Before network creation, we should prepare mean and standard deviation parameters which will be used in the Normalization layer as constants. Hopefully, the CNTK has the static method in the Minibatch source class for this purpose MinibatchSource.ComputeInputPerDimMeansAndInvStdDevs. The method takes the whole training data set defined in the minibatch and calculate the parameters.

//calculate mean and std for the minibatchsource
// prepare the training data
var d = new DictionaryNDArrayView, NDArrayView\>\>();
using (var mbs = MinibatchSource.TextFormatMinibatchSource(
trainingDataPath , streamConfig, MinibatchSource.FullDataSweep,false))
{
 d.Add(mbs.StreamInfo("feature"), new Tuple(null, null));
 //compute mean and standard deviation of the population for inputs variables
 MinibatchSource.ComputeInputPerDimMeansAndInvStdDevs(mbs, d, device);
}

Now that we have average and std values for each feature, we can create network with normalization layer. ANNdotNET library supports multiple group of features. For example, the input variables can consist of categorical and numerical features. In case of categorical features, normalization should not be applied,so normalization layer should be created only for numerical group of features.

The following example shows two groups of features Item and Sale. |Item 1 0 0 0 0 0 0 0 0 0 |Sale 18 10 14 6 5 18 14 6 4 19 12 20 19 12 2 6 16 9 13 10 2 5 5 5 6 6 10 9 12 4 |item_cnt 3

As can be seen we have Item which is typical categorical variable represented with One-Hot encoding vector, and Sale features which is numerical group of features.

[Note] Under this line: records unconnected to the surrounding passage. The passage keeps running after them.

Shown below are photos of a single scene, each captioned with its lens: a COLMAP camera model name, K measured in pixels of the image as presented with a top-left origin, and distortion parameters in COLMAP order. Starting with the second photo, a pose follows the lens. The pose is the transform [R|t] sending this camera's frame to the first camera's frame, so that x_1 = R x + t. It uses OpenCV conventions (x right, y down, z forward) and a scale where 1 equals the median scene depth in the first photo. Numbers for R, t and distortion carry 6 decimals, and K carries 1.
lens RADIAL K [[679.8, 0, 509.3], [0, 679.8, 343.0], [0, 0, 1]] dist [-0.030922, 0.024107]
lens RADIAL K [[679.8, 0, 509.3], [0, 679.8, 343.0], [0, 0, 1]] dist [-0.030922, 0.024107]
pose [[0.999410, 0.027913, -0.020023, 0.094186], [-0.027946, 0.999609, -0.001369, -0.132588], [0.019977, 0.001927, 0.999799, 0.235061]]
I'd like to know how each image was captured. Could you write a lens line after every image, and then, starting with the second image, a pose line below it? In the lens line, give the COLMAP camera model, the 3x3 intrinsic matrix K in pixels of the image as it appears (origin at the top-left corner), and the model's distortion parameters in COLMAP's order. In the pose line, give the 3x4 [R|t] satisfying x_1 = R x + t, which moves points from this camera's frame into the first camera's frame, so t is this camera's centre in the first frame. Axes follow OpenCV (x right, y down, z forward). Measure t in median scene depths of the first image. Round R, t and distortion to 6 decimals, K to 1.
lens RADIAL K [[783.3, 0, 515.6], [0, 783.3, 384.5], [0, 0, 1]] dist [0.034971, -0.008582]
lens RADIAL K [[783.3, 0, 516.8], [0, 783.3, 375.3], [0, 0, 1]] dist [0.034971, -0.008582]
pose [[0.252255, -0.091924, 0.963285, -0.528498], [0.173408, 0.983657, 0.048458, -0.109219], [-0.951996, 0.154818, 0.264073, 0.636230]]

The MLConfig file should be defined as:

  • features:|Item 10 0 |Sale 30 0
  • labels:|item_cnt 1 0

Based on the above sample, we should define normalization only for Sale feature. So, the training parameters may be defined as:

training: |Type:default|BatchSize: 480|Normalization:Sale|Epochs:1000|SaveWhileTraining: 1|RandomizeBatch: 1|ProgressFrequency: 1|FullTrainingSetEval:1

As can be seen Normalization contains only features group which is numerical.For example in case there are two numerical features group Sales and Prices,normalization would be defined as: |Normalization:Sale;Prices.

Note: features group are separated with semicolon.